Rewrite the lines of the material starting at "order: Poales" and ending at "genus: Erythroneura", changing "scientific name" to "binomial name" and keeping everything else the same. Give back only those lines, and leave out the pictures.
##### Data to process
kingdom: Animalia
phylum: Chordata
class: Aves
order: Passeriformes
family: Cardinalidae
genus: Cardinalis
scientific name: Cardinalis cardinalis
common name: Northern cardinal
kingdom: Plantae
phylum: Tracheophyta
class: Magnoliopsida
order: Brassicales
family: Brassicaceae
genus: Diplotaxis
##########
##### Data to process
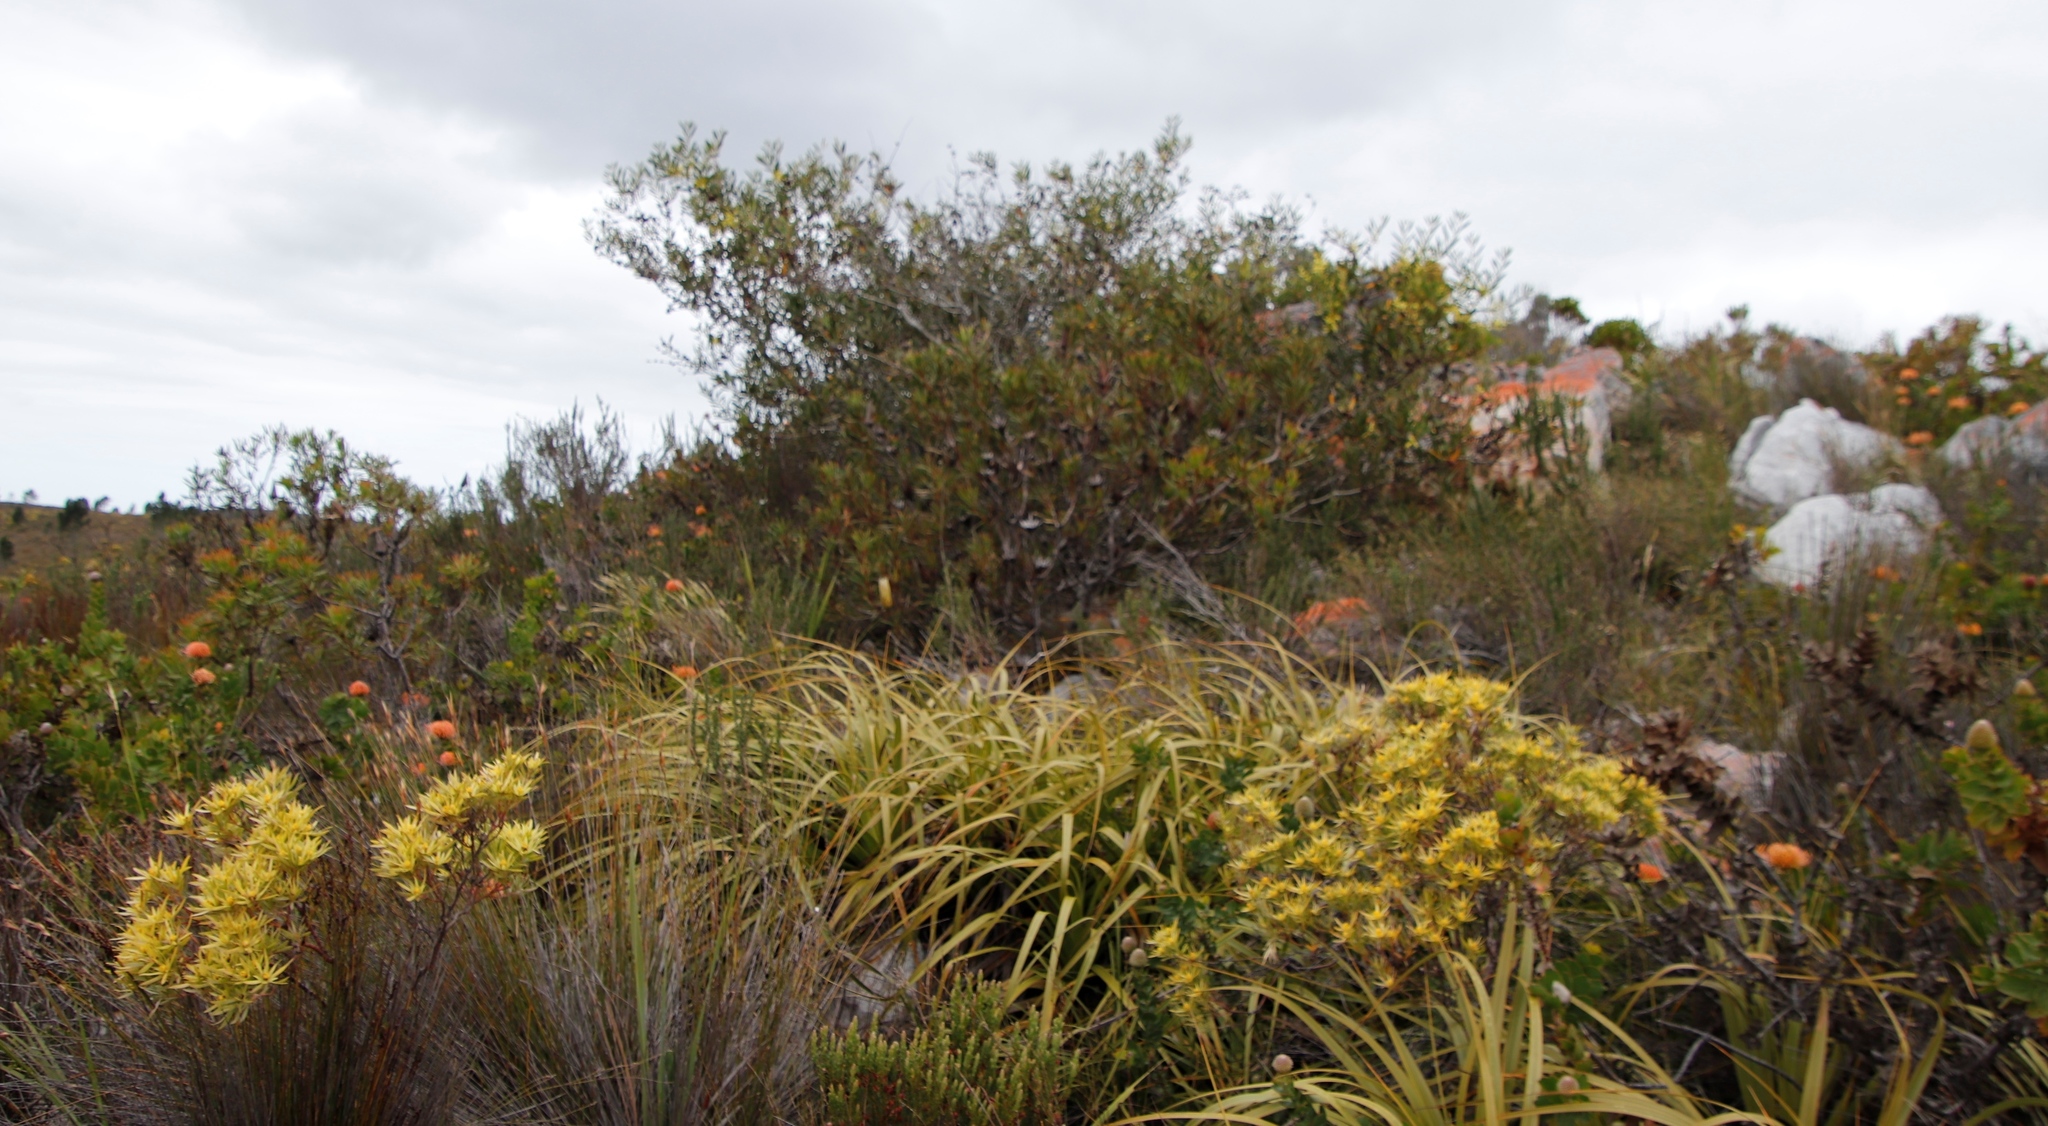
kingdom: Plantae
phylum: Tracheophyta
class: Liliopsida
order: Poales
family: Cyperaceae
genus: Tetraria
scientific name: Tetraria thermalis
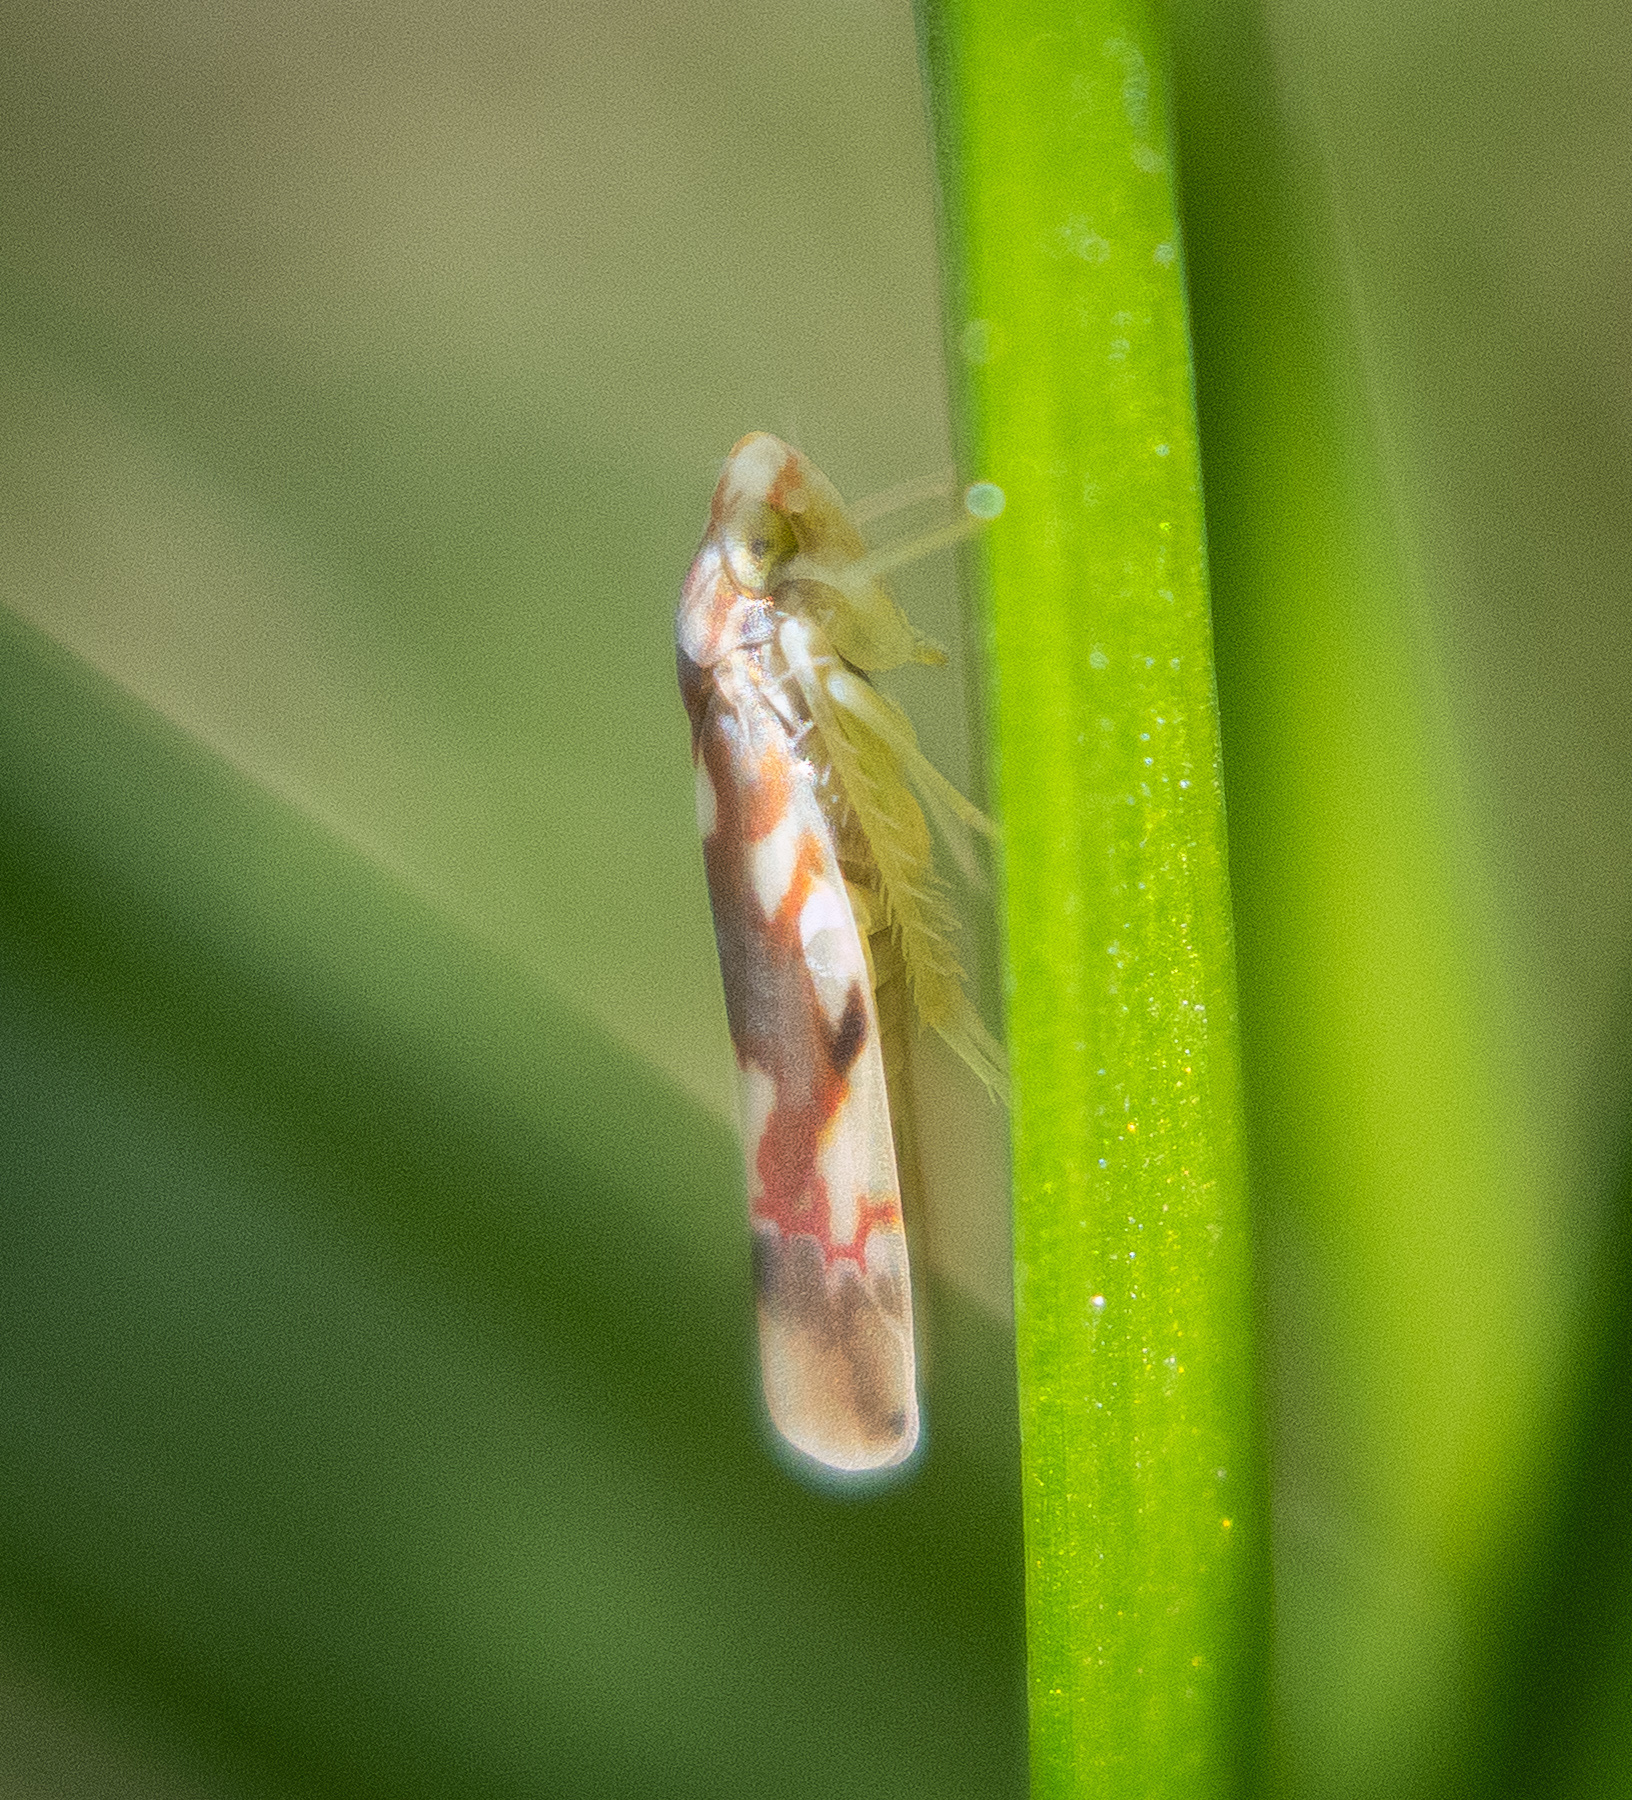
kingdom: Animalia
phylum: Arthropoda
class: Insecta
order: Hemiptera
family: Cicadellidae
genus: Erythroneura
##########
- [Exercise solution]:
order: Poales
family: Cyperaceae
genus: Tetraria
binomial name: Tetraria thermalis
kingdom: Animalia
phylum: Arthropoda
class: Insecta
order: Hemiptera
family: Cicadellidae
genus: Erythroneura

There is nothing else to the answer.